**THE RECORDS:**
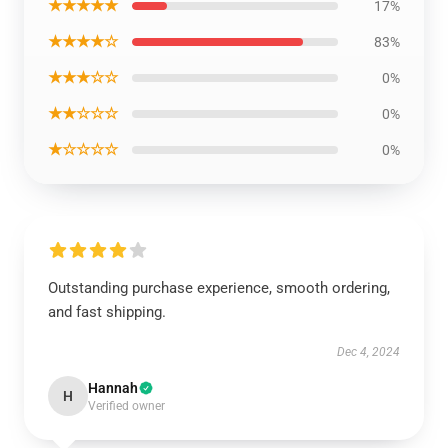
★★★★★
17%
★★★★☆
83%
★★★☆☆
0%
★★☆☆☆
0%
★☆☆☆☆
0%
Outstanding purchase experience, smooth ordering,
and fast shipping.
Dec 4, 2024
Hannah
H
Verified owner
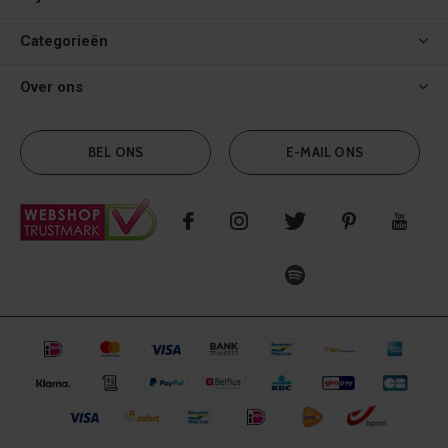
Categorieën
Over ons
BEL ONS
E-MAIL ONS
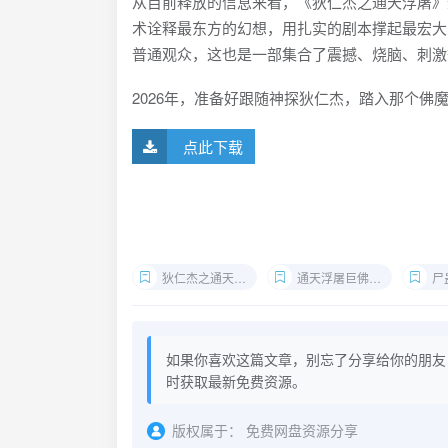
从目前释放的信息来看，《狄仁杰之通天浮屠》
术诠释最东方的幻想，用扎实的剧本撑起最宏大
普通观众，这也是一部集合了震撼、烧脑、刺激
2026年，准备好跟随神探狄仁杰，踏入那个
点此下载
狄仁杰之通天浮屠2026电影下载
通天浮屠巨佛攻城解析
尸
如果你喜欢这篇文章，别忘了分享给你的朋友
时获取最新免费资源。
版权属于：
免费网盘资源分享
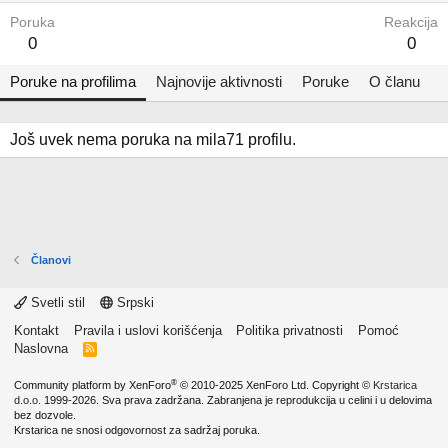
Poruka
Reakcija
0
0
Poruke na profilima
Najnovije aktivnosti
Poruke
O članu
Još uvek nema poruka na mila71 profilu.
Članovi
Svetli stil
Srpski
Kontakt
Pravila i uslovi korišćenja
Politika privatnosti
Pomoć
Naslovna
R
S
S
®
Community platform by XenForo
© 2010-2025 XenForo Ltd.
Copyright ©
Krstarica
d.o.o.
1999-2026. Sva prava zadržana. Zabranjena je reprodukcija u celini i u delovima
bez dozvole.
Krstarica ne snosi odgovornost za sadržaj poruka.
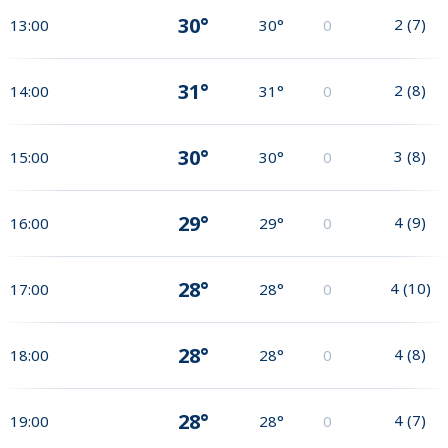
30°
2
(
7
)
13:00
30°
0
31°
2
(
8
)
14:00
31°
0
30°
3
(
8
)
15:00
30°
0
29°
4
(
9
)
16:00
29°
0
28°
4
(
10
)
17:00
28°
0
28°
4
(
8
)
18:00
28°
0
28°
4
(
7
)
19:00
28°
0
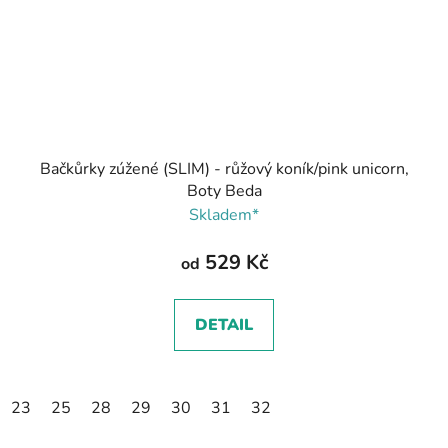
Bačkůrky zúžené (SLIM) - růžový koník/pink unicorn,
Boty Beda
Skladem*
529 Kč
od
DETAIL
23
25
28
29
30
31
32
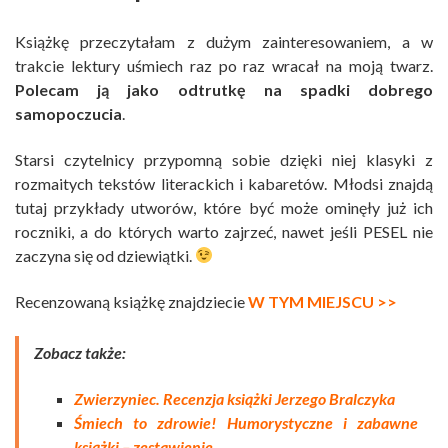
Książkę przeczytałam z dużym zainteresowaniem, a w
trakcie lektury uśmiech raz po raz wracał na moją twarz.
Polecam ją jako odtrutkę na spadki dobrego
samopoczucia
.
Starsi czytelnicy przypomną sobie dzięki niej klasyki z
rozmaitych tekstów literackich i kabaretów. Młodsi znajdą
tutaj przykłady utworów, które być może ominęły już ich
roczniki, a do których warto zajrzeć, nawet jeśli PESEL nie
zaczyna się od dziewiątki.
Recenzowaną książkę znajdziecie
W TYM MIEJSCU >>
Zobacz także:
Zwierzyniec. Recenzja książki Jerzego Bralczyka
Śmiech to zdrowie! Humorystyczne i zabawne
książki – zestawienie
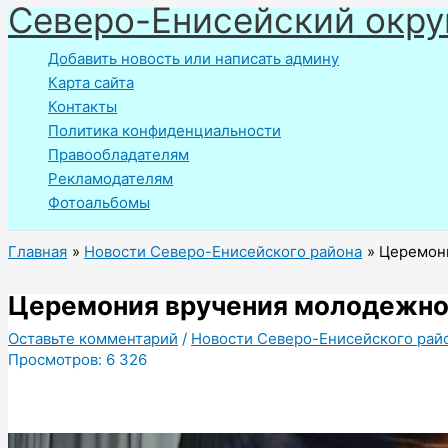
Северо-Енисейский окру
Перейти
к
Добавить новость или написать админу
содержимому
Карта сайта
Контакты
Политика конфиденциальности
Правообладателям
Рекламодателям
Фотоальбомы
Главная
Новости Северо-Енисейского района
Церемони
Церемония вручения молодежно
Оставьте комментарий
/
Новости Северо-Енисейского рай
Просмотров:
6 326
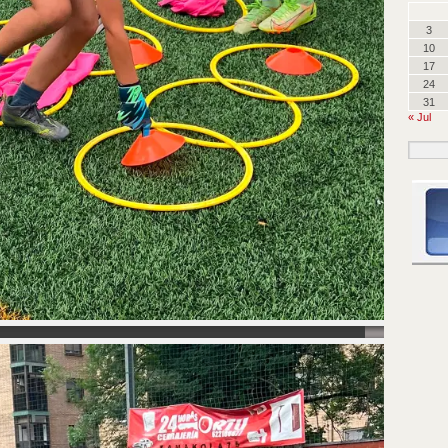
3
10
17
24
31
« Jul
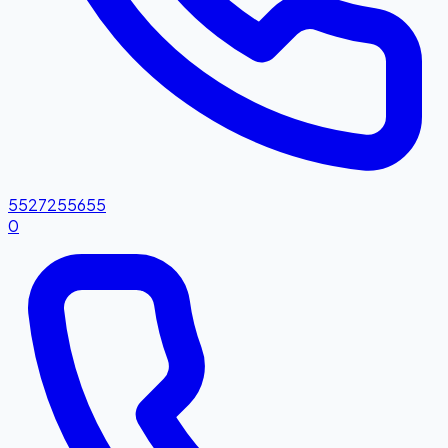
5527255655
0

**WORK ORDER:**
Print the text read from every page in the listing above, line for line, without the pictures.

**THE COMPLETED TASK:**
★★★★★
17%
★★★★☆
83%
★★★☆☆
0%
★★☆☆☆
0%
★☆☆☆☆
0%
Outstanding purchase experience, smooth ordering,
and fast shipping.
Dec 4, 2024
Hannah
H
Verified owner
Categorieën
Over ons
BEL ONS
E-MAIL ONS
从目前释放的信息来看，《狄仁杰之通天浮屠》
术诠释最东方的幻想，用扎实的剧本撑起最宏大
普通观众，这也是一部集合了震撼、烧脑、刺激
2026年，准备好跟随神探狄仁杰，踏入那个
点此下载
狄仁杰之通天浮屠2026电影下载
通天浮屠巨佛攻城解析
尸
如果你喜欢这篇文章，别忘了分享给你的朋友
时获取最新免费资源。
版权属于：
免费网盘资源分享
Poruka
Reakcija
0
0
Poruke na profilima
Najnovije aktivnosti
Poruke
O članu
Još uvek nema poruka na mila71 profilu.
Članovi
Svetli stil
Srpski
Kontakt
Pravila i uslovi korišćenja
Politika privatnosti
Pomoć
Naslovna
R
S
S
®
Community platform by XenForo
© 2010-2025 XenForo Ltd.
Copyright ©
Krstarica
d.o.o.
1999-2026. Sva prava zadržana. Zabranjena je reprodukcija u celini i u delovima
bez dozvole.
Krstarica ne snosi odgovornost za sadržaj poruka.
30°
2
(
7
)
13:00
30°
0
31°
2
(
8
)
14:00
31°
0
30°
3
(
8
)
15:00
30°
0
29°
4
(
9
)
16:00
29°
0
28°
4
(
10
)
17:00
28°
0
28°
4
(
8
)
18:00
28°
0
28°
4
(
7
)
19:00
28°
0
Bačkůrky zúžené (SLIM) - růžový koník/pink unicorn,
Boty Beda
Skladem*
529 Kč
od
DETAIL
23
25
28
29
30
31
32
Książkę przeczytałam z dużym zainteresowaniem, a w
trakcie lektury uśmiech raz po raz wracał na moją twarz.
Polecam ją jako odtrutkę na spadki dobrego
samopoczucia
.
Starsi czytelnicy przypomną sobie dzięki niej klasyki z
rozmaitych tekstów literackich i kabaretów. Młodsi znajdą
tutaj przykłady utworów, które być może ominęły już ich
roczniki, a do których warto zajrzeć, nawet jeśli PESEL nie
zaczyna się od dziewiątki.
Recenzowaną książkę znajdziecie
W TYM MIEJSCU >>
Zobacz także:
Zwierzyniec. Recenzja książki Jerzego Bralczyka
Śmiech to zdrowie! Humorystyczne i zabawne
książki – zestawienie
Северо-Енисейский окру
Перейти
к
Добавить новость или написать админу
содержимому
Карта сайта
Контакты
Политика конфиденциальности
Правообладателям
Рекламодателям
Фотоальбомы
Главная
Новости Северо-Енисейского района
Церемони
Церемония вручения молодежно
Оставьте комментарий
/
Новости Северо-Енисейского рай
Просмотров:
6 326
3
10
17
24
31
« Jul
5527255655
0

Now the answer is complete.